Abstract

Contrast-induced nephropathy (CIN) is a frequent complication in patients undergoing percutaneous coronary intervention (PCI), associated with increased mortality. The impact of metformin, which has potential interactions with renal function, on CIN remains to be investigated. To analyze the association between chronic metformin treatment and the development of CIN after primary PCI for ST segment elevation myocardial infarction (STEMI). 372 patients with diabetes mellitus (DM) treated with PCI <24H in 2 coronary care units (Paris-Bichat and Dijon Hospital, France) were included. Serum creatinine (Cr) was measured before and 48H after PCI. CIN was defined as an increase in Cr of 44µmol/L (0.5 mg/dL) or 25% over baseline after PCI. Since PCI was urgent, metformin could not be withheld prior to PCI but was usually stopped after PCI. Mean age was 66±11 y, and 25% were women. 64% had hypertension, 56% had DM duration >5 year, and 26% had prior coronary artery disease.

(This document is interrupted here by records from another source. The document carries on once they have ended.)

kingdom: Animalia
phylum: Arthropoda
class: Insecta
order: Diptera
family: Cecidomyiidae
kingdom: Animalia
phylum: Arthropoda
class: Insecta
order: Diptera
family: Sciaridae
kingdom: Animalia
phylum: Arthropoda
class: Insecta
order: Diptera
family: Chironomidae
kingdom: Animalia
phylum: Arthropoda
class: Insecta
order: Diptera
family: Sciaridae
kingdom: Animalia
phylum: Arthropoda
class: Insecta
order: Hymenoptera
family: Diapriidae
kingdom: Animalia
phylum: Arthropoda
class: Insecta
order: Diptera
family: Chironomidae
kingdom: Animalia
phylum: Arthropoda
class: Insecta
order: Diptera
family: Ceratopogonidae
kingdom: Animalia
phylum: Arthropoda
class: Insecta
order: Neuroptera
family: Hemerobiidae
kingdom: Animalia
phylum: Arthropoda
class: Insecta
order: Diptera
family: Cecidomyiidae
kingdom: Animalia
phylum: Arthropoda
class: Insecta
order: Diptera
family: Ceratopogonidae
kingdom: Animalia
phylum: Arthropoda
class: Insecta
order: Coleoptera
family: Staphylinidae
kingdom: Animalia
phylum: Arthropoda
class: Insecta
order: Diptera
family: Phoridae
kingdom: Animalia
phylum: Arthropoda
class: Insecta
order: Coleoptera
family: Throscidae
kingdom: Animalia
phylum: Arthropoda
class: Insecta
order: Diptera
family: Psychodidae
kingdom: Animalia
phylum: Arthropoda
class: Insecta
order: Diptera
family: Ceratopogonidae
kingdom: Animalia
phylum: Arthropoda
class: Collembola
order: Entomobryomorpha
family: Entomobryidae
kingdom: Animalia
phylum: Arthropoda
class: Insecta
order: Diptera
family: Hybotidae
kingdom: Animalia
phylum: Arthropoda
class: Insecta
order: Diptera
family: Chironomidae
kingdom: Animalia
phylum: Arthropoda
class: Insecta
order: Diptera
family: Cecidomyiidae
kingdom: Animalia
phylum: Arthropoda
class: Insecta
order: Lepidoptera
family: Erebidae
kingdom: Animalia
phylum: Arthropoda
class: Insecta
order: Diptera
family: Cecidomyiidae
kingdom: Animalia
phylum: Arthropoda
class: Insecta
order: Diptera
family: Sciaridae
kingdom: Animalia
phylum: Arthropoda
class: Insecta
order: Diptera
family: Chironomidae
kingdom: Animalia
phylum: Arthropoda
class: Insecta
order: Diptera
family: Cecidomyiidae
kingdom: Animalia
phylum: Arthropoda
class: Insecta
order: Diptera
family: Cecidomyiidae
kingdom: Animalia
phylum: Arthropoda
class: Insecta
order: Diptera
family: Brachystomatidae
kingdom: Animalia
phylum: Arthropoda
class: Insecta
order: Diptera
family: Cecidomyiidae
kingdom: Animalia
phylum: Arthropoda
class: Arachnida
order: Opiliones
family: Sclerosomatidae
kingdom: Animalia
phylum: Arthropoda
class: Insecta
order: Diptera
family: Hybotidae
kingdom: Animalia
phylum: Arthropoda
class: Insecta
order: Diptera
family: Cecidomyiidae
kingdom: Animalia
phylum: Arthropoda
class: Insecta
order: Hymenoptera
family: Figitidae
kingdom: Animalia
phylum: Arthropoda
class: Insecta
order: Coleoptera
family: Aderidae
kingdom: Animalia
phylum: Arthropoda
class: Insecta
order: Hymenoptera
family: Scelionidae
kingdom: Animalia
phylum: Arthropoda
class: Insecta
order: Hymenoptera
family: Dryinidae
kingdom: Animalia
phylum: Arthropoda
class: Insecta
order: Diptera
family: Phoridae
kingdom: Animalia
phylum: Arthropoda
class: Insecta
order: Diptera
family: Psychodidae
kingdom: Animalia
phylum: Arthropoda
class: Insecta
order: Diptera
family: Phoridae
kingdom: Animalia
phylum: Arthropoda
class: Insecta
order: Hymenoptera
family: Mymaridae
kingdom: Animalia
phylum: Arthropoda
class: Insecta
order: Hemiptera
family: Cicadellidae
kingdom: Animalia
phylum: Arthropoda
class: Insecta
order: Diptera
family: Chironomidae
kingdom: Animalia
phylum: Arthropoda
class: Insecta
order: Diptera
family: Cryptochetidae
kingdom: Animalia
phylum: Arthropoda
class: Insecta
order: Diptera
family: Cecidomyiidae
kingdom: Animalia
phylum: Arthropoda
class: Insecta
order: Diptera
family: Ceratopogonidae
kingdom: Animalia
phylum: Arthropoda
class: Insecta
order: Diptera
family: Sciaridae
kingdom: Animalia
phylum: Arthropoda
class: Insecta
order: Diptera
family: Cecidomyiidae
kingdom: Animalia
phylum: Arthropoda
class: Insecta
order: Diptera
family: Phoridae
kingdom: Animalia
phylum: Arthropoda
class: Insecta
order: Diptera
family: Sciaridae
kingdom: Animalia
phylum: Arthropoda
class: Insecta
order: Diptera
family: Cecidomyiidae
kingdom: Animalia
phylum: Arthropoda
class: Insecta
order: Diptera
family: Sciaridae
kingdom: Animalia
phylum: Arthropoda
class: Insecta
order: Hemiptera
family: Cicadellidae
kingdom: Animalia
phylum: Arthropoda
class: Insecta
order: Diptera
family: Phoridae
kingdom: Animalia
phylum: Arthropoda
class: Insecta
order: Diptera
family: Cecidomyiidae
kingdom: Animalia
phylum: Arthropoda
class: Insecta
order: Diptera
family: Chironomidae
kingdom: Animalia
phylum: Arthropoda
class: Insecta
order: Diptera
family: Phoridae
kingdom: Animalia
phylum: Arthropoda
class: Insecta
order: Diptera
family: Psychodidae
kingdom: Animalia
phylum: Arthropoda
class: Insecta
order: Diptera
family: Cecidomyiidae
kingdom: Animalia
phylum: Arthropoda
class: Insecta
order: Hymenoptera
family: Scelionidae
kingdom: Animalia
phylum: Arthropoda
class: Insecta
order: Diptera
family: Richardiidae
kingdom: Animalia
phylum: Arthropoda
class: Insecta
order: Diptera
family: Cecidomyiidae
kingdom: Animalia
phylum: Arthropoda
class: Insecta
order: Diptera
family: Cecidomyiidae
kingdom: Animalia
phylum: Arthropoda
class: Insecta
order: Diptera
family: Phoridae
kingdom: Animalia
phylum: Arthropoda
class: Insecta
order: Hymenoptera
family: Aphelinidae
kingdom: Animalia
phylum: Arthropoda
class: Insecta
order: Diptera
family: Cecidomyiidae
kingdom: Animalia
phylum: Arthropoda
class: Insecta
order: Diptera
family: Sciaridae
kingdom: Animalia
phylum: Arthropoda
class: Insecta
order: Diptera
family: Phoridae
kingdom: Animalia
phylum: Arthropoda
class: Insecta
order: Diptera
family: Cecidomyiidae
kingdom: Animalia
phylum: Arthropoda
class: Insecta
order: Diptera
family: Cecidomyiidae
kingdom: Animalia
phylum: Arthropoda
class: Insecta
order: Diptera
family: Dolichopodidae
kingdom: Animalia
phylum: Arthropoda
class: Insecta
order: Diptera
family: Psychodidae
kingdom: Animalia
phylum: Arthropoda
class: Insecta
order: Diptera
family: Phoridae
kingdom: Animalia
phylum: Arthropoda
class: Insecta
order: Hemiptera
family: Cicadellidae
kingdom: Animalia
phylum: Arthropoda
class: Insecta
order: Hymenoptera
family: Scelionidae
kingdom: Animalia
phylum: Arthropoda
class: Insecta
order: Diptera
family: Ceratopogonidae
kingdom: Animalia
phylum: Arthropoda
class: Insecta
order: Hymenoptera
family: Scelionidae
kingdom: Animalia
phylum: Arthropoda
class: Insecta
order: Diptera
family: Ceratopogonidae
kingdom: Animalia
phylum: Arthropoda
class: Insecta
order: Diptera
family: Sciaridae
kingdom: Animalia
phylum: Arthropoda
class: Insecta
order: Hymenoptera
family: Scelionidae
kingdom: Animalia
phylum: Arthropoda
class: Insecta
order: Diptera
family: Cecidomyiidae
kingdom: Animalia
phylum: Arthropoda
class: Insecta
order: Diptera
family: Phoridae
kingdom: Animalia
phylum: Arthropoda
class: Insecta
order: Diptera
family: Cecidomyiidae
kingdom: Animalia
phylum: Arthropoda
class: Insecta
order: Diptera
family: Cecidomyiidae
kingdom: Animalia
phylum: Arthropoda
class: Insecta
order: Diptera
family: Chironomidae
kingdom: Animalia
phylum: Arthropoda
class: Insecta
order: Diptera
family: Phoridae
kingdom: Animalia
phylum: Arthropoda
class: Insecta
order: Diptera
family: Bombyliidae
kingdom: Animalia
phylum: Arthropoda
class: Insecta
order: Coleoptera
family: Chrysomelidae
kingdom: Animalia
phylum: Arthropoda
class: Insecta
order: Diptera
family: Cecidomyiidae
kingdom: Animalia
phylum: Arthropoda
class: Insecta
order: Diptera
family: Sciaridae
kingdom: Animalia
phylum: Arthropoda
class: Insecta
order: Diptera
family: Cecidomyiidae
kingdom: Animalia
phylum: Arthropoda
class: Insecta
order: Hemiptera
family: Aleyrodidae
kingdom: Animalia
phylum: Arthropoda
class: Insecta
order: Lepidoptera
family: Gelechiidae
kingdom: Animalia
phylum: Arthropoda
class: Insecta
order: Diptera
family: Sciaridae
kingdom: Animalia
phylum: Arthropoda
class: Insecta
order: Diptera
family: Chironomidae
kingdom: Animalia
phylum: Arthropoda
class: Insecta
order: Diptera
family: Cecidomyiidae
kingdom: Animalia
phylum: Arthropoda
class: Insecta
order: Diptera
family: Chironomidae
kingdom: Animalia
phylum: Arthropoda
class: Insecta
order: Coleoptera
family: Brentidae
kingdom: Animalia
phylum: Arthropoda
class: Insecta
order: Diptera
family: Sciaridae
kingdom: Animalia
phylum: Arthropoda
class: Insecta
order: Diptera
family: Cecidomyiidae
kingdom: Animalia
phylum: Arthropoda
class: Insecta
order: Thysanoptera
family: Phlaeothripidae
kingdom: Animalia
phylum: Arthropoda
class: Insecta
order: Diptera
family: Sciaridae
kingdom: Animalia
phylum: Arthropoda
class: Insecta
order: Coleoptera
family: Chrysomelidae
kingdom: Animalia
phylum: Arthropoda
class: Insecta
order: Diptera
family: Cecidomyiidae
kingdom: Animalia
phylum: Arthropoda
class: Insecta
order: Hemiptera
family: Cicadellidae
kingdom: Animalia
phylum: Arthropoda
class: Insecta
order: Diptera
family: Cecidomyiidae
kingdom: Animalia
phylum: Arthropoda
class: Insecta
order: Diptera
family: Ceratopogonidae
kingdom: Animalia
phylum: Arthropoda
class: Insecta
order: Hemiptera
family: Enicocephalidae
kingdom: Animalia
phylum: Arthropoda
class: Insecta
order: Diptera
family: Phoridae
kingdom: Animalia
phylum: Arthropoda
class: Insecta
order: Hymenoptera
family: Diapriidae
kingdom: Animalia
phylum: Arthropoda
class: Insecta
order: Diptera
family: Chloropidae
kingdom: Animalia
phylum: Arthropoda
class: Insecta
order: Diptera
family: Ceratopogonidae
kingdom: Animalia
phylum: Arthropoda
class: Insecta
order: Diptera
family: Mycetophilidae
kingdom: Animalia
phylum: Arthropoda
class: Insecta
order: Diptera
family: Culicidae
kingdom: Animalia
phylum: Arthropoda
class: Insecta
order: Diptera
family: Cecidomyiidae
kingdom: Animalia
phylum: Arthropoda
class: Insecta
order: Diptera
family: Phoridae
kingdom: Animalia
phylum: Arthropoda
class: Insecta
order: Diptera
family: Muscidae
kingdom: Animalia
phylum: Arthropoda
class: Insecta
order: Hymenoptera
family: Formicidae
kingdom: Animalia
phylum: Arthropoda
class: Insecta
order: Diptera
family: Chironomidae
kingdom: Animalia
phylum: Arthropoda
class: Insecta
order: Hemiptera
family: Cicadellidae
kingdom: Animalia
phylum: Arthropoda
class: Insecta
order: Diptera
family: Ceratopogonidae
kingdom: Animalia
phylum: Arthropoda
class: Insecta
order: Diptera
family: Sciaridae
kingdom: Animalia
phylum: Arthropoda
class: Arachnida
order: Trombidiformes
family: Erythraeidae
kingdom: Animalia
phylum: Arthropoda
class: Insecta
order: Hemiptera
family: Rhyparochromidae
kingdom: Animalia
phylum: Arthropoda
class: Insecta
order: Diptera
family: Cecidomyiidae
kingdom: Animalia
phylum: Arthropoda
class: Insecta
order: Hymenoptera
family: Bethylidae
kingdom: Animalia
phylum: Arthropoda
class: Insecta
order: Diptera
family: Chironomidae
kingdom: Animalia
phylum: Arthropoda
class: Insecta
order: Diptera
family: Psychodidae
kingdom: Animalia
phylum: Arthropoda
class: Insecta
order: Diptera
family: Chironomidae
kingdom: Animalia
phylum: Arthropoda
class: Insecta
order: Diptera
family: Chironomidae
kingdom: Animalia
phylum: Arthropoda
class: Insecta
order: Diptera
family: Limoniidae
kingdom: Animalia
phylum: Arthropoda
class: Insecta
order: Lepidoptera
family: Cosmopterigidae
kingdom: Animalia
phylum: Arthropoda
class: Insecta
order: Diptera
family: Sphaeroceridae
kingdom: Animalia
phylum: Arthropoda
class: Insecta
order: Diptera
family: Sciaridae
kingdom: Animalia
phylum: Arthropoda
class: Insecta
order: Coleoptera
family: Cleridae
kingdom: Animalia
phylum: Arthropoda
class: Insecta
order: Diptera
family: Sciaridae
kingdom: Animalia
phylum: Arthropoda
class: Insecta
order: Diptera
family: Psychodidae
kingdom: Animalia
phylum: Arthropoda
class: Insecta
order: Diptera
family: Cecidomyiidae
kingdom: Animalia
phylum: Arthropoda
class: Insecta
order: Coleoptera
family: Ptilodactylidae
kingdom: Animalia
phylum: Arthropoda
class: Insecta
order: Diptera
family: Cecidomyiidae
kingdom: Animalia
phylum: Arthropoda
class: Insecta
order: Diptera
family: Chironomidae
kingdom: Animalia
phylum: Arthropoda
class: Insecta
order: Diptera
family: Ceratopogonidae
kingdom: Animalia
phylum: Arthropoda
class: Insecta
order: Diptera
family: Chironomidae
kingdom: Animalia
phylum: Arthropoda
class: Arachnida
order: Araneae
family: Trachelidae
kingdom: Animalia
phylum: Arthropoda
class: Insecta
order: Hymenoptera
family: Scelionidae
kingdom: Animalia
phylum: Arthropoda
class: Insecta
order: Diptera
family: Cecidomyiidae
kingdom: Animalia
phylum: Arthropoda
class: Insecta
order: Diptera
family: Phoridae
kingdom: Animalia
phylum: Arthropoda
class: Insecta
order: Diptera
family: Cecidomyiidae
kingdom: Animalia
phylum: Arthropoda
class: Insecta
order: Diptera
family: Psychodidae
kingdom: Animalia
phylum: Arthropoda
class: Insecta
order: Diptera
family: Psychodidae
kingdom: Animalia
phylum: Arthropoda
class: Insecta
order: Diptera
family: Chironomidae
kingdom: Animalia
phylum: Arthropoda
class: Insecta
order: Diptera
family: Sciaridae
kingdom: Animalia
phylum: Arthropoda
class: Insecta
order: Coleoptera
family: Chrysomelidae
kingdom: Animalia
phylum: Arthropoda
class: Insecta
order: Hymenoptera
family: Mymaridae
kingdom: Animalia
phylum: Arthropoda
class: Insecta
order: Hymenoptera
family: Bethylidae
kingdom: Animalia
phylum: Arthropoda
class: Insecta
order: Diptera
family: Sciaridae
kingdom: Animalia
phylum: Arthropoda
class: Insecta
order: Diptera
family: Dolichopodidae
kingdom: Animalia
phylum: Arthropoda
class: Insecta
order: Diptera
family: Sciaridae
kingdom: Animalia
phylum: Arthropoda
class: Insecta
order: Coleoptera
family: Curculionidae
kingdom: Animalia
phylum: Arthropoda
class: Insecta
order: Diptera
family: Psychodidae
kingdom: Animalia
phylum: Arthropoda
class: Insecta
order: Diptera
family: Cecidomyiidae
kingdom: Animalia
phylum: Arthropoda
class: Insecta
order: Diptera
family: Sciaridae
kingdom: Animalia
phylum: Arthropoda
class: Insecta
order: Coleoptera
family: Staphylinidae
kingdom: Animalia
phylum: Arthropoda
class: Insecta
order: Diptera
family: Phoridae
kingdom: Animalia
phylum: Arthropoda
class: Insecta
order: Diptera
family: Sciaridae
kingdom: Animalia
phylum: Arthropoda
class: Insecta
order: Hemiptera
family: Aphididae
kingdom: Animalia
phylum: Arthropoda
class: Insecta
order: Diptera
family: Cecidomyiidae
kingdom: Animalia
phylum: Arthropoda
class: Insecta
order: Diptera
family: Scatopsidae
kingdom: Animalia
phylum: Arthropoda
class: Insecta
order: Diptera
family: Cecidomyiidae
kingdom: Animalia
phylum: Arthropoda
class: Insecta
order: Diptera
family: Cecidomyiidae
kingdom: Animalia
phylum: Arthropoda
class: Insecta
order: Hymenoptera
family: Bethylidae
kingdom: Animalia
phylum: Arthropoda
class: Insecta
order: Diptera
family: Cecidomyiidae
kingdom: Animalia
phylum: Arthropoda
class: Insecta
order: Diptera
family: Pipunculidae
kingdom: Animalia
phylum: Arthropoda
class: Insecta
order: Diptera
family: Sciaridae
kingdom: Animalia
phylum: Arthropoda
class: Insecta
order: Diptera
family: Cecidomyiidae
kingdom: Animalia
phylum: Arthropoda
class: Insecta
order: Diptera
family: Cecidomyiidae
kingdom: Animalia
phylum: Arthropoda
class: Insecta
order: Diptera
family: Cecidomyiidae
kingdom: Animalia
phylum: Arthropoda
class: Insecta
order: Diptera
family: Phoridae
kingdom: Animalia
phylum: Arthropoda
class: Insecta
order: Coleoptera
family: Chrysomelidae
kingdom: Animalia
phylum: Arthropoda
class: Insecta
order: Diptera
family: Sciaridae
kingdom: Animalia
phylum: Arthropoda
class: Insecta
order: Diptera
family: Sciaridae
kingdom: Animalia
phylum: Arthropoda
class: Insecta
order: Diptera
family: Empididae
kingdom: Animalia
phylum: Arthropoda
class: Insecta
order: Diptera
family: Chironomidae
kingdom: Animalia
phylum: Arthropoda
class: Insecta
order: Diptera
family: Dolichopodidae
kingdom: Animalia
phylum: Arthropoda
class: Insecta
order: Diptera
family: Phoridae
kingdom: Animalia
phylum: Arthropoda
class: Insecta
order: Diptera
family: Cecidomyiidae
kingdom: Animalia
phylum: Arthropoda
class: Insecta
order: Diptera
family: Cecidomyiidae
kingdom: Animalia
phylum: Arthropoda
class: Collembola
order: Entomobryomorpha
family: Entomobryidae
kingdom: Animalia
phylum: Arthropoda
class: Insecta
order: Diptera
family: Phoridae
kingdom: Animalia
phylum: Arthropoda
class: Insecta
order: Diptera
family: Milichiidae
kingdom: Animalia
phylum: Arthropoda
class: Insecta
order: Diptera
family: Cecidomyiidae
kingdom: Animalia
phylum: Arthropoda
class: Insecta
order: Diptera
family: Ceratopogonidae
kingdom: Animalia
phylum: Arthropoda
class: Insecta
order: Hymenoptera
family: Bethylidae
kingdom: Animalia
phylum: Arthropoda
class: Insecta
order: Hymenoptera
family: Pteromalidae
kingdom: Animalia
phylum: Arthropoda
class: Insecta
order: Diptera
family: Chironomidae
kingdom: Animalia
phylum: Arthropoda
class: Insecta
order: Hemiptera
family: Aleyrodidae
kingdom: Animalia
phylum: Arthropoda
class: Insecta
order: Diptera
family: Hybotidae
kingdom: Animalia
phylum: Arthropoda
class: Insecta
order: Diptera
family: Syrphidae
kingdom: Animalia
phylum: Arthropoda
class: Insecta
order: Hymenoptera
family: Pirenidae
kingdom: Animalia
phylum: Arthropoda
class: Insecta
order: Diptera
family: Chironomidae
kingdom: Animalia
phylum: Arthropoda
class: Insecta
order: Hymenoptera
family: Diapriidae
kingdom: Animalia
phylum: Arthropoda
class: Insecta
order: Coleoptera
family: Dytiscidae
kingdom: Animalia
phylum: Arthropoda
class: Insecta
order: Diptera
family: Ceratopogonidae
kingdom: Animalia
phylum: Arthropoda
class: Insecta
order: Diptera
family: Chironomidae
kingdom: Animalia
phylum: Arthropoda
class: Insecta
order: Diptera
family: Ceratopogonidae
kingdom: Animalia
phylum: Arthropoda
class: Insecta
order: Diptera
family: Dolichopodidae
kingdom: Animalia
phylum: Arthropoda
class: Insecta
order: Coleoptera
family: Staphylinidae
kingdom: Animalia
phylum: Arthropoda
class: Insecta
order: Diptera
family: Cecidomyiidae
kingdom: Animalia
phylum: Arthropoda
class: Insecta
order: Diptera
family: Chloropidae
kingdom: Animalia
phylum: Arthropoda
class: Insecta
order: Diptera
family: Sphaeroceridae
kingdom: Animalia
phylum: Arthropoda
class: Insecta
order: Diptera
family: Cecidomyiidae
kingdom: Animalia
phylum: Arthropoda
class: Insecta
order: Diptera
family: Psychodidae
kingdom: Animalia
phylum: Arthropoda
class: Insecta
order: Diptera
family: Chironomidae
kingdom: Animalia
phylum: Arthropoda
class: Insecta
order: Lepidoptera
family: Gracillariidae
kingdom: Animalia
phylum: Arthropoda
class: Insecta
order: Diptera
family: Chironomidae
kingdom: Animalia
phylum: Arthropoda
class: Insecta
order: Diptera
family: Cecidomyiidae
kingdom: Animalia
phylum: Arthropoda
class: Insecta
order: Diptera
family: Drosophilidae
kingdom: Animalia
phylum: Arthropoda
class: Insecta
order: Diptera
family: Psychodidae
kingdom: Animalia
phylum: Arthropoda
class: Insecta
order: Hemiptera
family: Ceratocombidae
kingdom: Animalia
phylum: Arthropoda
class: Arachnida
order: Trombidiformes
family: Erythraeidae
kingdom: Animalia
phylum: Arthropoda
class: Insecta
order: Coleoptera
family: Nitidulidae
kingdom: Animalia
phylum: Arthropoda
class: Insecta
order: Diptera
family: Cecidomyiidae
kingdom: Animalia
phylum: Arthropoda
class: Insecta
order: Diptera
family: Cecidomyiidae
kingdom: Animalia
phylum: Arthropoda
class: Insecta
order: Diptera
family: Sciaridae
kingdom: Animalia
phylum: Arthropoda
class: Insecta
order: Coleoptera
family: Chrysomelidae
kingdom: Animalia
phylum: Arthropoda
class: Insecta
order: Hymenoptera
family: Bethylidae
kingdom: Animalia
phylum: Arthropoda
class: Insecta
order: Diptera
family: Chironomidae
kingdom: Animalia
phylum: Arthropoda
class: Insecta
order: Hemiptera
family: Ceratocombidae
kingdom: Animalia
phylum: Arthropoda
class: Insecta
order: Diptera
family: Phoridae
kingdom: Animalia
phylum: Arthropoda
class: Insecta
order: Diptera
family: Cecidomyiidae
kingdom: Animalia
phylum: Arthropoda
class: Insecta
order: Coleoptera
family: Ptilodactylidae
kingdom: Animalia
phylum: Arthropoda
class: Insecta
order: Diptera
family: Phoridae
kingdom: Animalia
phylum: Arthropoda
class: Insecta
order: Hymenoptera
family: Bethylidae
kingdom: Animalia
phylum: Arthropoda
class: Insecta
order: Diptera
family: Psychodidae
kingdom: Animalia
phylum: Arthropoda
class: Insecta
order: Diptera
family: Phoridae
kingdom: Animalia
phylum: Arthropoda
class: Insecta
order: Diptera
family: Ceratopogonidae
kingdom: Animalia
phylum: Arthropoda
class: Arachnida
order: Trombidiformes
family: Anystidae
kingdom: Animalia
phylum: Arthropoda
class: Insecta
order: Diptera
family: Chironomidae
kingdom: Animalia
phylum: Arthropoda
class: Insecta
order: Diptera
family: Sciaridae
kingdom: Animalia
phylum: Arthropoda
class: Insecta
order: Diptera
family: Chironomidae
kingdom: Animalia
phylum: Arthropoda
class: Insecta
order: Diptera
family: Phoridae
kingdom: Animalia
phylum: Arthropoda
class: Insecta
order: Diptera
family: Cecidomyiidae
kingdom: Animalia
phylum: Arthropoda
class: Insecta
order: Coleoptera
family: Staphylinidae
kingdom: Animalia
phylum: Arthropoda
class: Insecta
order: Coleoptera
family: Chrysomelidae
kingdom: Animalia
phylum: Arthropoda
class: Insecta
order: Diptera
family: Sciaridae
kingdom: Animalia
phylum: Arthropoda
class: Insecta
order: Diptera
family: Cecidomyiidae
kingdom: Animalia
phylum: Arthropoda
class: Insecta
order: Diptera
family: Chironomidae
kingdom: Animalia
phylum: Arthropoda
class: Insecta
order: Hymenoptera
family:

Metformin and sulfonylurea were the most frequently used antidiabetic chronic treatments (40% for both), and 27% were on insulin therapy. The other antidiabetic medications, including glinide, glitazone, and acarbose were rarely used (3%, 2%, and 5%, respectively). Mean baseline and post PCI Cr levels were 102±52 and 122±81µmol/L. Rate of CIN was similar in patients with or without metformin (21 vs 20%, respectively, p= 0.87). Logistic regression for the risk of CIN taking into account classical risk factors showed no impact of chronic metformin therapy, even in stratified analysis in patients with chronic kidney disease. Hospital mortality was similar between groups (7 vs 6%, respectively, p=0.69). Moreover, no case of lactic acidosis was reported during the hospital stay. In this multicentre study reflecting current clinical practice, metformin treatment prior to primary PCI had no significant impact on CIN. Larger studies are needed to confirm these findings.